*AVAILABLE DATA*.
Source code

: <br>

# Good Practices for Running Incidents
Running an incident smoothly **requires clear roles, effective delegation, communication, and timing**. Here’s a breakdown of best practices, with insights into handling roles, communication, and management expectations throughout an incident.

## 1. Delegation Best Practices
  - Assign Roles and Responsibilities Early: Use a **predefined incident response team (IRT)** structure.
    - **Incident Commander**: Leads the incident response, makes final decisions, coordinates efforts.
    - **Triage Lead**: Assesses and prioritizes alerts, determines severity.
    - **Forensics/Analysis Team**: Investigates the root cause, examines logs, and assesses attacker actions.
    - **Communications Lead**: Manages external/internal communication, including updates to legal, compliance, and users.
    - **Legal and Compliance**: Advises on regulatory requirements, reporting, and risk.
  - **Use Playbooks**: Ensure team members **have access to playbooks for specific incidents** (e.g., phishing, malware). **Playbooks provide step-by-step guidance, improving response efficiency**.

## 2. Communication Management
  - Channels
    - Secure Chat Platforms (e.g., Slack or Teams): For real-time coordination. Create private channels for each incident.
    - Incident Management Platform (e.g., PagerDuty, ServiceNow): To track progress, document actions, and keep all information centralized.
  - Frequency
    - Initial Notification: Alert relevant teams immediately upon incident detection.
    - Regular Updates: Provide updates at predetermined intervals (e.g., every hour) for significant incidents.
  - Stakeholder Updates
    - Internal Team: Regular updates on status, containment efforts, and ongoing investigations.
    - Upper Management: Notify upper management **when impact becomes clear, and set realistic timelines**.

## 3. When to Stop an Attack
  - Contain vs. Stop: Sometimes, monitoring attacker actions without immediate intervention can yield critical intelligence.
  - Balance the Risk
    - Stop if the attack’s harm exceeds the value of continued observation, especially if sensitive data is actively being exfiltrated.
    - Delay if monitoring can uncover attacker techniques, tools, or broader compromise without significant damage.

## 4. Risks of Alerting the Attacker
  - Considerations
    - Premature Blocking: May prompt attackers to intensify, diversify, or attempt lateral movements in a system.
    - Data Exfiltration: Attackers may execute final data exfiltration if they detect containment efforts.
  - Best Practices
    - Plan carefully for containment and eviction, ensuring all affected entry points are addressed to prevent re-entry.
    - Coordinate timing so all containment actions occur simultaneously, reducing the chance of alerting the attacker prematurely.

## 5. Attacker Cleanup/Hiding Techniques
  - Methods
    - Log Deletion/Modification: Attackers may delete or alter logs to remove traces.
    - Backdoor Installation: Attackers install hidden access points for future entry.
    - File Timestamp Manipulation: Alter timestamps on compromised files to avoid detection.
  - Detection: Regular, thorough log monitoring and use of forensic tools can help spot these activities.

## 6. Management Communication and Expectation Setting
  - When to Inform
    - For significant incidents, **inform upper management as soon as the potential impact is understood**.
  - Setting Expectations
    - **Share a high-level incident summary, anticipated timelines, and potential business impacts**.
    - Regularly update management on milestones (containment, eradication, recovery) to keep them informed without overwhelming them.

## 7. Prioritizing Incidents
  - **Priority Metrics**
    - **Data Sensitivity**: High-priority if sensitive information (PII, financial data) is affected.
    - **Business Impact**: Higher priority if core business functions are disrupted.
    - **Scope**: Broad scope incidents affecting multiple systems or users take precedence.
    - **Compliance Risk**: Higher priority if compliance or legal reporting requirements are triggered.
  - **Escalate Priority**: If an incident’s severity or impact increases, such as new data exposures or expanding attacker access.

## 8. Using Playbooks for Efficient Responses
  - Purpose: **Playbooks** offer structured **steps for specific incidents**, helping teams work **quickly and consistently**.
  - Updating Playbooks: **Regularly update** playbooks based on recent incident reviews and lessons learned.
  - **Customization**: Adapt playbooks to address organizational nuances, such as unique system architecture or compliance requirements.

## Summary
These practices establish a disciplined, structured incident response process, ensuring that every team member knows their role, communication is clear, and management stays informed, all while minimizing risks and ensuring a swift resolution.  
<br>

*EXERCISE INSTRUCTIONS*. Copy the lines above exactly. Start with the line containing "- When to Inform", end with the line containing "## 7. Prioritizing Incidents", and include both.

*RESPONSE TO THE TASK*.
  - When to Inform
    - For significant incidents, **inform upper management as soon as the potential impact is understood**.
  - Setting Expectations
    - **Share a high-level incident summary, anticipated timelines, and potential business impacts**.
    - Regularly update management on milestones (containment, eradication, recovery) to keep them informed without overwhelming them.

## 7. Prioritizing Incidents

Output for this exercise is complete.